I'm trying to find out from my dad if he knows this guy, he's bound to!
posted by Pollomacho at 1:31 PM on November 12, 2003


This is amazing. Great link. Now I have some idea of what it would be like to catalog my father's slide collection.

My three favorites (so far).
posted by Dick Paris at 2:04 PM on November 12, 2003


Some of his early photos have a colorized look. I wonder if some of the photos were hand colored, or if that was the state of the technology at the time.

tis the nature of the amazing and slightly rare, expensive and toxic to process kodachrome film.
posted by c at 4:01 PM on November 12, 2003


This is a wonderful link.

And done at my alma mater, no less!
posted by SisterHavana at 5:16 PM on November 12, 2003


This is a great idea. Thanks for the link.
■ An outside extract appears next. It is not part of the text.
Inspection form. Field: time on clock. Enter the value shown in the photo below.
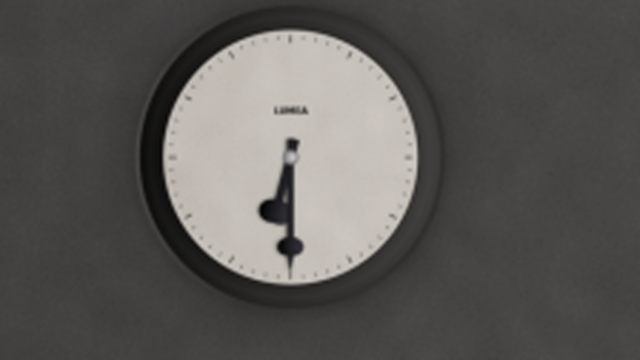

I also think he's a pretty good photographer. One of my favorites.
posted by mrcircles at 6:12 PM on November 12, 2003


Excellent! Banal maybe, but wonderful. A favourite
posted by marvin at 6:24 PM on November 12, 2003


Midgets, forward march!

posted by pemulis at 7:41 PM on November 12, 2003


Seriously, this is positively sensational. I've gone fishing here! These photos evoke a strange nostalgic feeling that I'm not familiar with. The type of film he used, is it still being produced today? This is great.
posted by pemulis at 7:52 PM on November 12, 2003


Fabulous fun, great post!
posted by dejah420 at 9:47 PM on November 12, 2003


Thanks Briank. This is great documentary photography.

some favs.
posted by jazzkat11 at 9:55 PM on November 12, 2003


Magnificent, and sad, for me, for some reason. Thanks.
posted by stavrosthewonderchicken at 3:32 AM on November 13, 2003


I showed this site to my father last night. This picture shows the courthouse where my great-grandfather had his office (ground level windows from stairs to corner) for 40 or so years, the ford out front is his. Now that's a strange feeling.
posted by Pollomacho at 8:03 AM on November 13, 2003


y2karl - great selection of photographs, but I'm going to have to side with those who are a little puzzled over why people describe this as a lost world. I'm 46, and I've seen much change, but I've also seen much stay the same. I live in southern Michigan and much of the Indiana countryside pictures looked quite familiar to me; shocked wheat? wooden fences? ramshackle barns and houses? It's all still there.

And trailer parks? They're pretty common where I live - I live in one. There's still a few bowling alleys in town and well, one drive in theatre in Coldwater survived.

Get outside of the cities and suburbs and you'd be surprised - much of that "old America" is still there.
posted by pyramid termite at 8:37 AM on November 13, 2003


[b]briank---[/b]
I shouldn't have taken the time to go thru the highlights slideshow but I HAD to. "Banal"? What are you, nuts? I would kill to have this guy's sense of composition---and you have no idea how difficult photography was in those days, or how expensive. Thanks for the link---when I get a breather I'll be working my way thru his entire collection. And thanks for the link, even if you don't appreciate his eye as much as I do!
posted by realjanetkagan at 3:04 PM on November 13, 2003




Hippies
posted by stbalbach at 4:15 PM on November 13, 2003


Thanks everybody for finding nits to pick with me for not wording my post in a way you liked, I'll be sure to return the favor real soon.
posted by briank at 5:51 PM on November 13, 2003


Thanks everybody for finding nits to pick with me...

Briank, chill. Something Like 30 people said best post ever or something similar and 2 or 3 said they didn't understand what had vanished. That is not nit-picking, that is discourse. If you are that hypersensitive, the internet is not a good playground for you. Take up stamp collecting perhaps.